Toujours cet auto-satisfecit qui se pare parfois d’un peu de pommade pour les professeurs : «  saluer le travail accompli […] la mobilisation pédagogique […] votre professionnalisme […] votre engagement constant pour la réussite des élèves  »
Quel serait cet enseignant qui ne s’occuperait pas de la réussite de ses élèves ? Et de quelle réussite est-il question ?
«  l’École de France sait être réactive et déterminée pour se placer aux avants-postes  » : n’est-il pas en train de parler de lui ?
Sans parler du topo sur la réussite des évaluations, pourcentages à l’appui. Comment M. Blanquer ose-t-il se gargariser de cela quand on sait les pressions qu’ont subi les collègues pour les faire passer et remonter les résultats ! C’est sûr qu’on peut les féliciter de les avoir fait passer malgré l’inadéquation patente des exercices et du timing à la réalité des classes, le manque total de considération du professionnalisme des enseignants qui est sous-jacent et le peu de reconnaissance du temps nécessaire au traitement purement administratif de cette paperasse.
Une adéquation à la réalité qui fait peur : «  pour réduire les inégalités culturelles, sociales et territoriales  », la solution proposée est de «  lutter efficacement et durablement contre l’échec scolaire  ». Serait-ce suffisant ? Tout faire reposer sur le dos de l’École me semble bien prétentieux et bien dangereux. Quid des politiques de la ville, par exemple ? Ne seraient-elles pas plus à même de réduire une grande part de ces inégalités ?

Rien ne va changer qui ne soit déjà en route
Allègement des effectifs dans des zones ou des niveaux ciblés au détriment des autres puisque l’augmentation du nombre de postes annoncée est ridicule par rapport aux besoins engendrés.
Les écoles rurales ne vont pas voir leurs conditions s’améliorer puisqu’elles sont toujours considérées comme un réseau et non comme des entités à part entière (parle-t-on de réseau d’écoles en milieu urbain ?) et les fermetures ne vont pas disparaître.
Les savoirs fondamentaux restent «  lire, écrire, compter et respecter autrui  », faisant table rase de toutes les recherches et pratiques qui ont montré la nécessité d’inscrire ces savoirs dans des champs disciplinaires et relationnels plus larges, pour donner accès au monde dans sa réalité et sa complexité.

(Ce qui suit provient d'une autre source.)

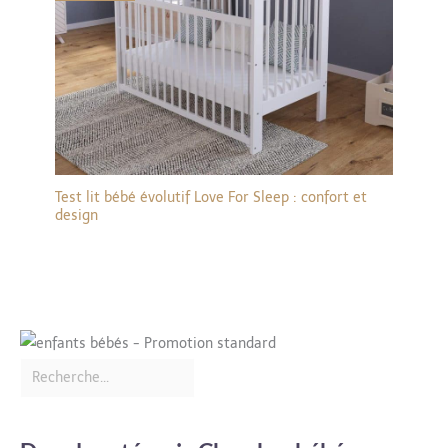
Test lit bébé évolutif Love For Sleep : confort et
design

Tout cela, teinté d’un patriotisme de mauvais aloi : «  notre identité républicaine  », «  socle de l’unité de la France  »… et surtout «  l’École de France  » avec un grand E !
Bien que le ton s’adoucisse en fin de lettre, qu’il y soit enfin question du ressenti de l’enfant (même si c’est pour justifier l’appellation «  école de la confiance  ») et de son épanouissement (ouf ! Il n’y a pas que la réussite scolaire, alors ?), quand il est question d’«  accentuer nos efforts  », je n’ai pas confiance : j’ai peur.
Et ce n’est pas la lecture annoncée pour occuper mes vacances et ma rentrée (circulaire de rentrée, plusieurs documents mis à notre disposition avant la fin de cette année, guides et recommandations, diffusion de nouvelles ressources à l’automne)(1) qui me rassure ni même me donne envie de continuer…

(1) tous ces ouvrages et documents écrits par on ne sait trop qui pour la plupart, mais certainement pas par des enseignants de terrain «  de base  ».